Signorina Elettra appeared to have given herself a promotion, for today she wore a double-breasted blue jacket with epaulettes and gold braid at the cuffs. Griffoni’s glance was a mixture of envy and appreciation, which she did nothing to disguise.
Brunetti stepped forward since he had made the request. ‘Did you find the report of her accident?’ he asked.
‘Are you sure of the d
ate, Commissario?’ Signorina Elettra asked, but she said it as a statement and not a question.
Signorina Elettra had found the newspaper accounts of the incident, as had he, so there was no doubt as to the date. She knew this and he knew this, so her remark was a coded announcement that . . . Brunetti’s mind flashed to but immediately excluded: ‘she had failed to find it but was still searching’, ‘it did not appear in the files’, and settled on ‘she suspected it had been lost’.
‘Those files were all computerized, weren’t they?’ Brunetti asked.
‘At the time, yes.’ Signorina Elettra answered. ‘Everything from the paper reports was transcribed and entered into the system.’
‘And the paper copy?’ Griffoni, who had moved over to prop herself against Brunetti’s place at the windowsill, asked.

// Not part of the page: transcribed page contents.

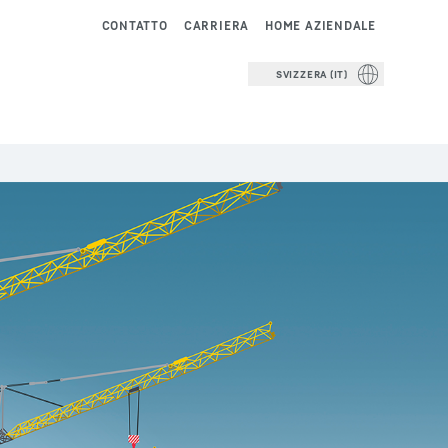
CONTATTO
CARRIERA
HOME AZIENDALE
SVIZZERA (IT)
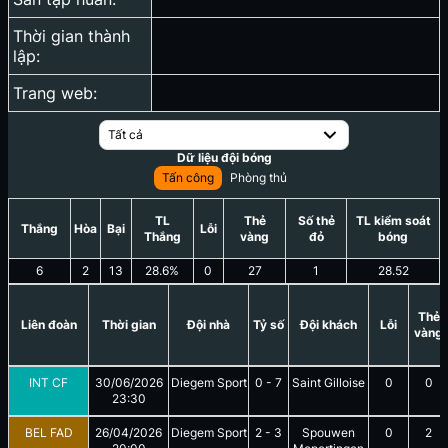
Thời gian thành
lập:
Trang web:
Tất cả
Dữ liệu đội bóng
Tấn công
Phòng thủ
TL
Thẻ
Số thẻ
TL kiểm soát
Thắng
Hòa
Bại
Lỗi
Thắng
vàng
đỏ
bóng
6
2
13
28.6
%
0
27
1
28.52
Thẻ
Liên đoàn
Thời gian
Đội nhà
Tỷ số
Đội khách
Lỗi
vàng
INT CF
30/06/2026
Diegem Sport
0
-
7
Saint Gilloise
0
0
23:30
BEL FAD
26/04/2026
Diegem Sport
2
-
3
Spouwen
0
2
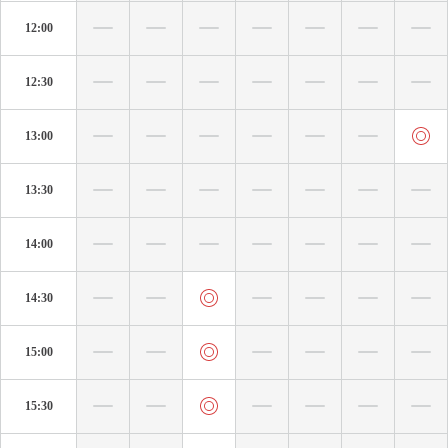
12:00
12:30
13:00
13:30
14:00
14:30
15:00
15:30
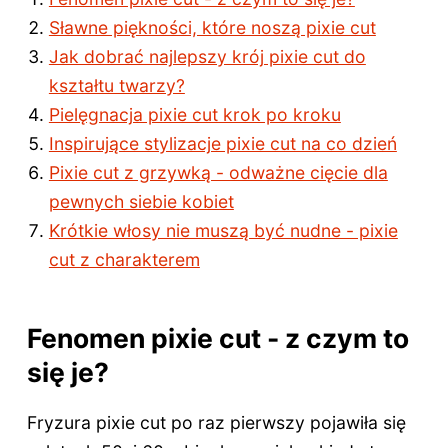
Sławne piękności, które noszą pixie cut
Jak dobrać najlepszy krój pixie cut do
kształtu twarzy?
Pielęgnacja pixie cut krok po kroku
Inspirujące stylizacje pixie cut na co dzień
Pixie cut z grzywką - odważne cięcie dla
pewnych siebie kobiet
Krótkie włosy nie muszą być nudne - pixie
cut z charakterem
Fenomen pixie cut - z czym to
się je?
Fryzura pixie cut po raz pierwszy pojawiła się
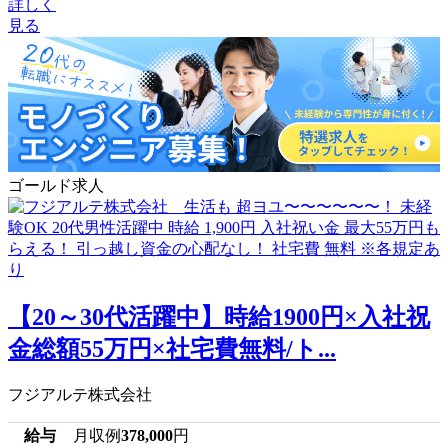
詳しく
見る
ゴールド求人
【20～30代活躍中】時給1900円×入社祝
金総額55万円×社宅費無料/ト...
フジアルテ株式会社
給与
月収例
378,000
円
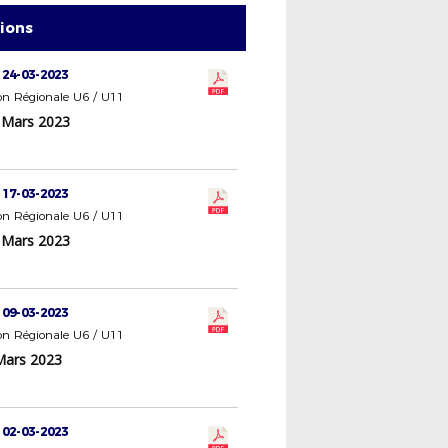
tions
 24-03-2023
n Régionale U6 / U11
 Mars 2023
1
 17-03-2023
n Régionale U6 / U11
 Mars 2023
1
 09-03-2023
n Régionale U6 / U11
Mars 2023
1
 02-03-2023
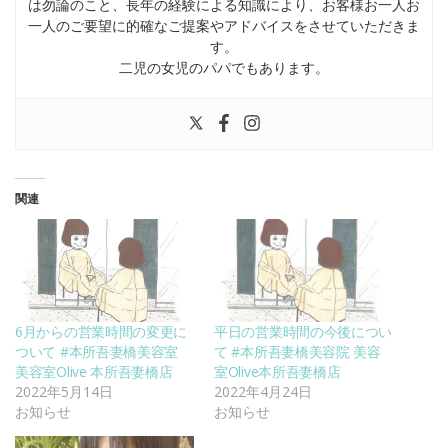
は勿論のこと、長年の経験による知識により、お客様お一人お
一人のご要望に的確なご提案やアドバイスをさせていただきま
す。
二児の女児のパパでもあります。
関連
6月からの営業時間の変更に
平日の営業時間の今後につい
ついて #本所吾妻橋美容室
て #本所吾妻橋美容院 美容
美容室Olive 本所吾妻橋店
室Olive本所吾妻橋店
2022年5月14日
2022年4月24日
お知らせ
お知らせ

‘Destroyed, of course,’ Signorina Elettra said and, as though she had been waiting for them to catch up with her, relaxed back in her chair.
Both heads swivelled towards her at the same moment, both faces registering comprehension. Brunetti left it to the other commissario to state the obvious. ‘So if the computer doesn’t have the report, then it’s gone.’ Never had the simple word sounded so final to Brunetti.
Signorina Elettra nodded but went on to say, ‘Before you start suspecting conspiracy, you should know that about a third of the reports that were put into the system are missing, at least for that year. There was a bug in the program, and before they found it, they continued to enter material and destroy the originals.’
‘How long did it take to discover what was happening?’ Griffoni asked.
‘They’d entered almost everything before they noticed.’
Brunetti and Griffoni exchanged a glance. In her shrug, he read her irritation with incompetence and error. She asked, ‘What about the hospital? If they took her there, then a medical report must exist.’
Ah, Brunetti thought, is this how southerners imagine us to be? Creatures of order, routine, method? The last time he had been to the hospital, it was to visit his sister-in-law the night before she was to be operated on for varicose veins. He’d walked in on his brother taping a plastic folder to her leg; inside the clear plastic was a sheet of paper on which could be read, ‘Operate on THIS leg.’ He had chosen not to comment.